Suppose you want to access more than one component from the factor you created. You can pass the index numbers of components you need to access by building as a vector by creating c().
factor_blood[c(1,5)]
[1] A AB Levels: A AB B O
What happens when you give a negative sign in front of the index number?
factor_blood[-1]
You will get an output as shown below
[1] B AB O AB A O B Levels: A AB B O
All the elements other than the one in the first position are retrieved by specifying -1 in the square bracket.
factor_blood[-5]
The above code removes the 5th component AB from the factor. Compare the output and image we used to show the earlier example.

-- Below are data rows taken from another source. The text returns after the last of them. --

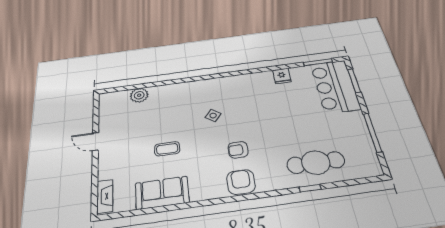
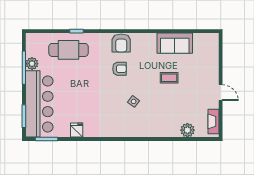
bar counter: (335, 87) -> (39, 104), width x1.36
plant: (363, 139) -> (32, 64), added
fireplace: (105, 196) -> (213, 121), moved

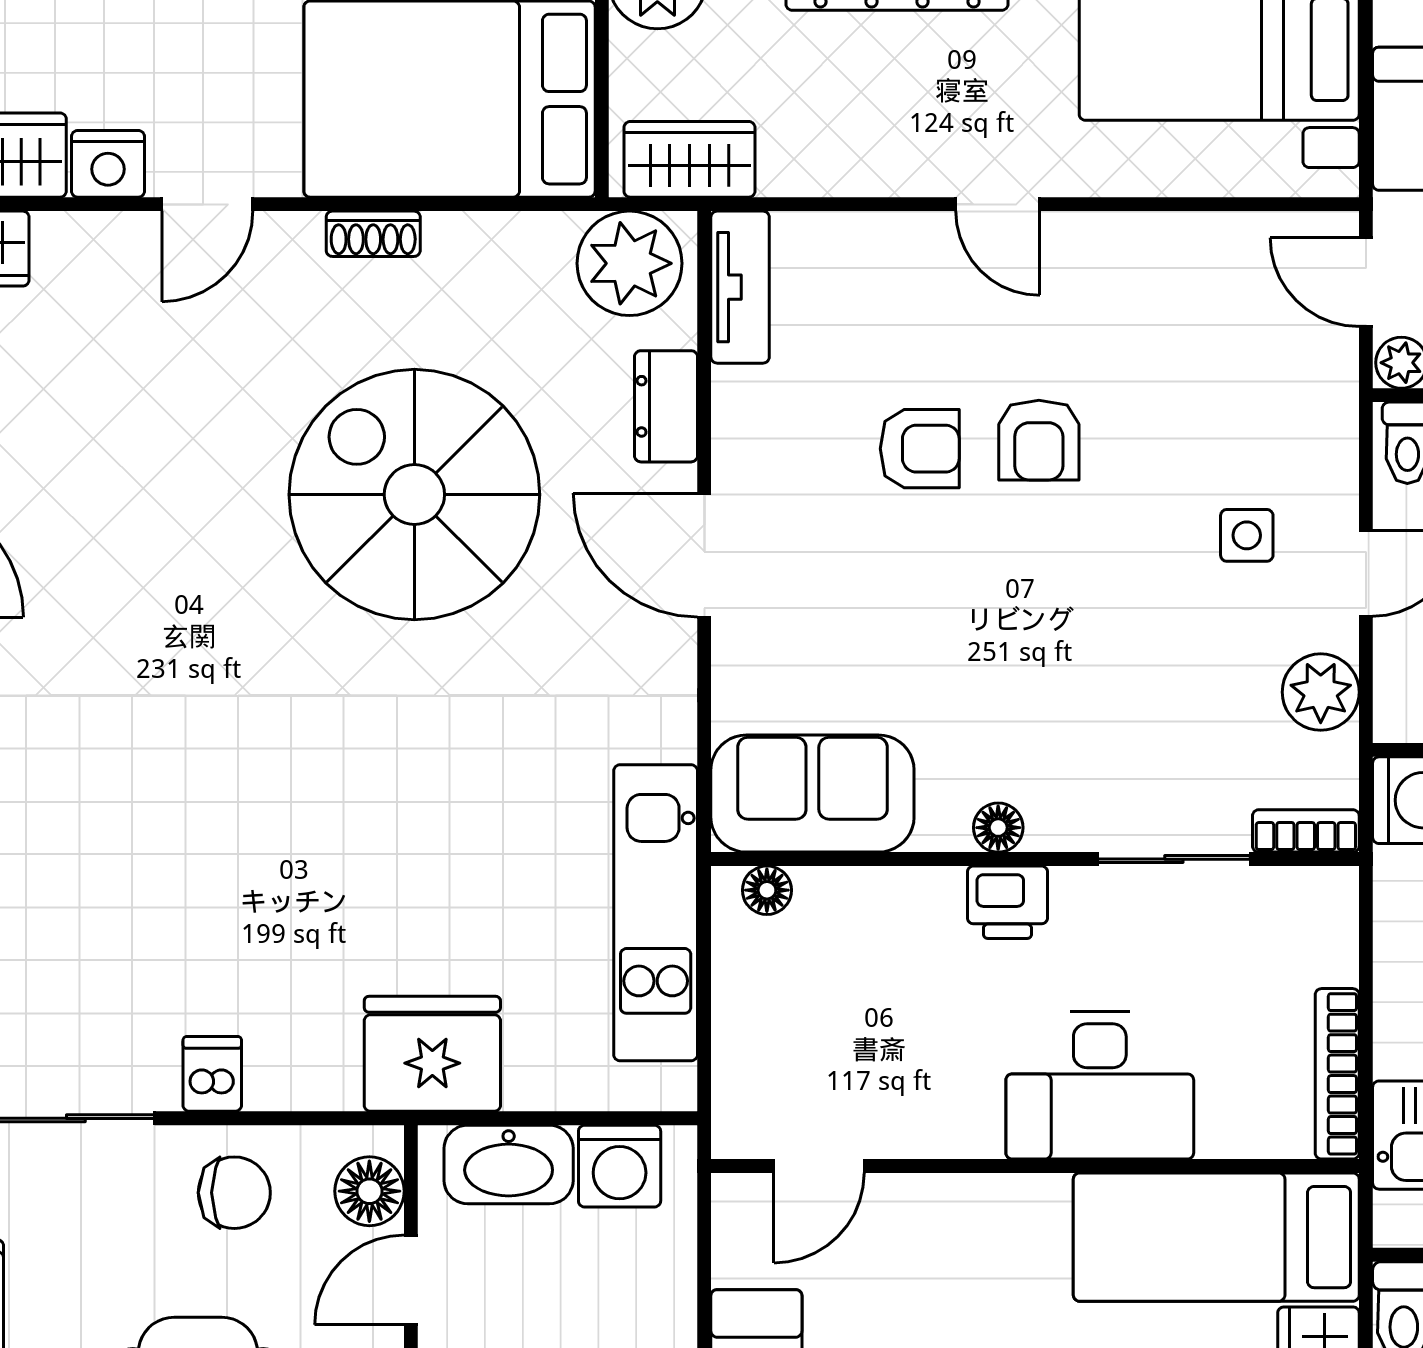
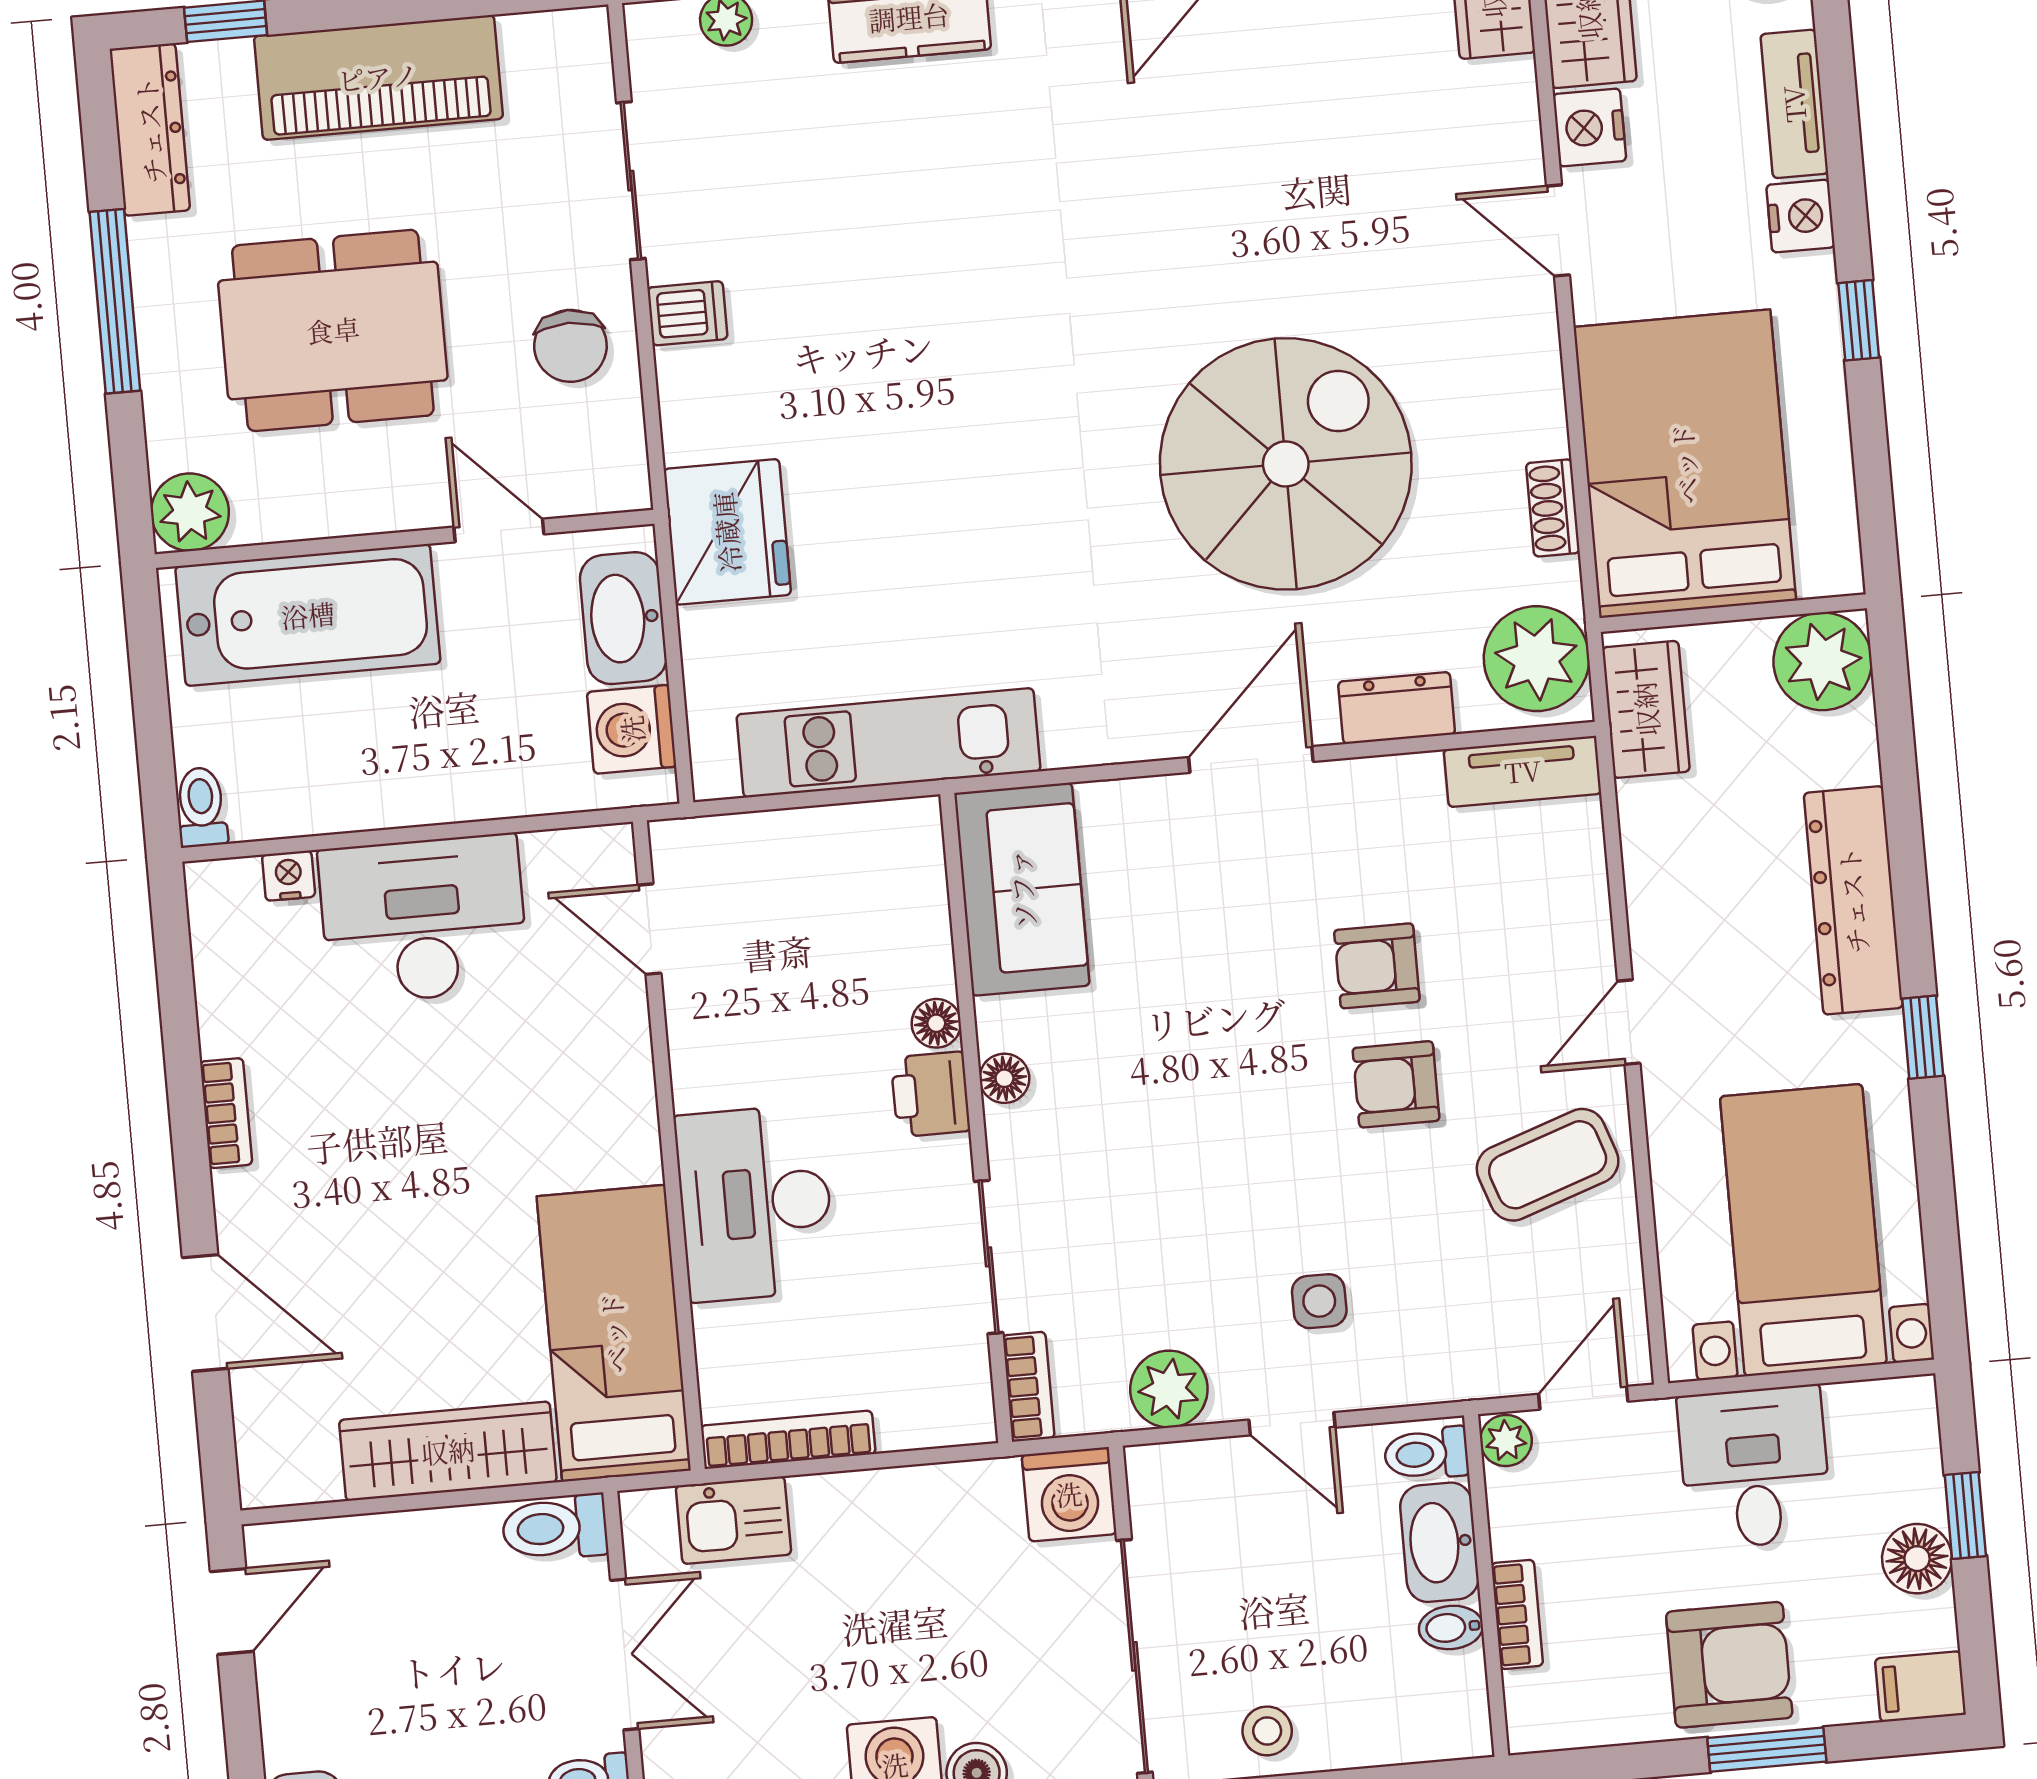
shoe rack: (373, 234) -> (1553, 508), moved
coffee table: (1132, 297) -> (1548, 1165), added
armchair: (920, 449) -> (1377, 966), turned 90
floor lamp: (767, 890) -> (936, 1023), moved
floor lamp: (369, 1191) -> (584, 481), removed

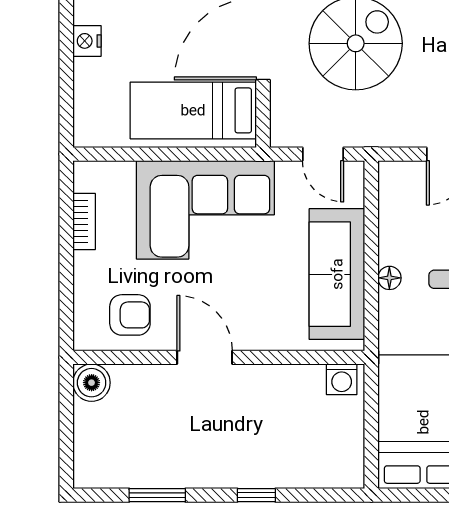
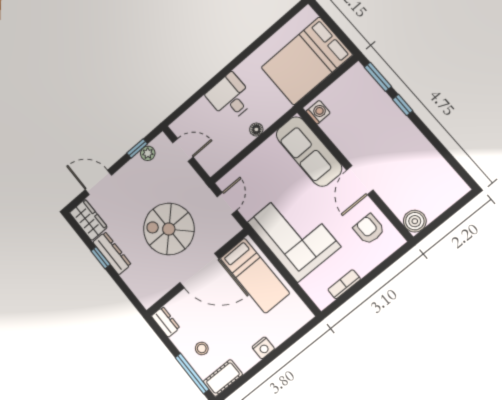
sofa: (337, 274) -> (309, 151), moved, turned 90
window: (157, 495) -> (378, 77), moved

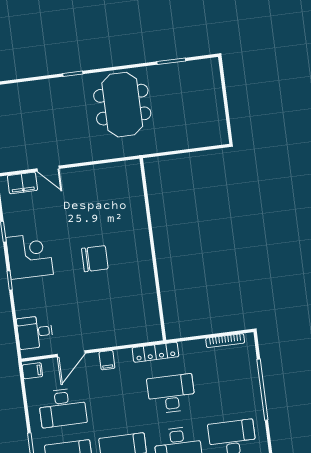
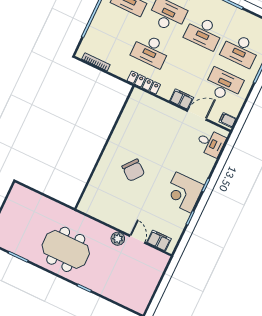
meeting table: (122, 105) -> (66, 249), turned 90
plant: (71, 155) -> (118, 239), added
chair: (95, 259) -> (133, 170), moved, turned -141
filing cabinet: (107, 360) -> (182, 99), width x2.00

[1] A B AB O A O B Levels: A AB B O
The process of modification or changing components in R programming is simple and easy. You need to access the component of the factor as we discussed in our previous topic, after using the syntax to access, mention the new value to be assigned to that particular component.
<name of factor>[index number] = <value to assign>
In the given example
factor_blood[1]="AB"
The code modifies the first component of factor factor_blood, it replaces the original component “A” with the new blood group “AB” assigned to it.